■ TEXT:
──────
If new data is required, plan it now. Waiting until the Notified Body identifies the gap will delay your certification by months or years.

This is not theoretical advice. I see this delay pattern in every review cycle. The manufacturers who succeed are the ones who anticipated the gap and started evidence generation early.

Key Insight
The cost of a gap analysis is low. The cost of discovering the gap during Notified Body review is high.

What This Means Going Forward

The MDR did not make pre-MDR investigations obsolete. It made them insufficient as standalone evidence in many cases.

The regulatory environment now demands evidence that explicitly demonstrates clinical benefit, covers the full intended population, addresses all significant risks, and provides adequate follow-up duration.

If your pre-MDR investigation meets all these criteria, you are in a strong position. If it does not, you need a plan to fill the gaps before or during the conformity assessment process.
──────
■ MATERIAL SHOWN:
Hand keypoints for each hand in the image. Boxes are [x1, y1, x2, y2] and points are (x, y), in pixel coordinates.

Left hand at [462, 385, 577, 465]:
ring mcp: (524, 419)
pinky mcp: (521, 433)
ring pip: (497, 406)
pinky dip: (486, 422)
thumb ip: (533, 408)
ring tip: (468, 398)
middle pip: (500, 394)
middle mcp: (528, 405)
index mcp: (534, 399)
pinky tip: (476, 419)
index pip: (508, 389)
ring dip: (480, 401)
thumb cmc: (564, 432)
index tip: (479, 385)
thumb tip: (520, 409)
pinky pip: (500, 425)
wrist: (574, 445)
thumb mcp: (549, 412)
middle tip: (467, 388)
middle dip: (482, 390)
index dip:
──────
■ PROBLEMS TO WORK ON:
1. According to the text on pre-MDR investigations, what happens if you wait until the Notified Body identifies a data gap?
2. Retype everything in the text on pre-MDR investigations from "If new data" down to "adequate follow-up duration.".

■ RESULTS OF THE EXERCISE:
1. Your certification will be delayed by months or years.

2.
If new data is required, plan it now. Waiting until the Notified Body identifies the gap will delay your certification by months or years.

This is not theoretical advice. I see this delay pattern in every review cycle. The manufacturers who succeed are the ones who anticipated the gap and started evidence generation early.

Key Insight
The cost of a gap analysis is low. The cost of discovering the gap during Notified Body review is high.

What This Means Going Forward

The MDR did not make pre-MDR investigations obsolete. It made them insufficient as standalone evidence in many cases.

The regulatory environment now demands evidence that explicitly demonstrates clinical benefit, covers the full intended population, addresses all significant risks, and provides adequate follow-up duration.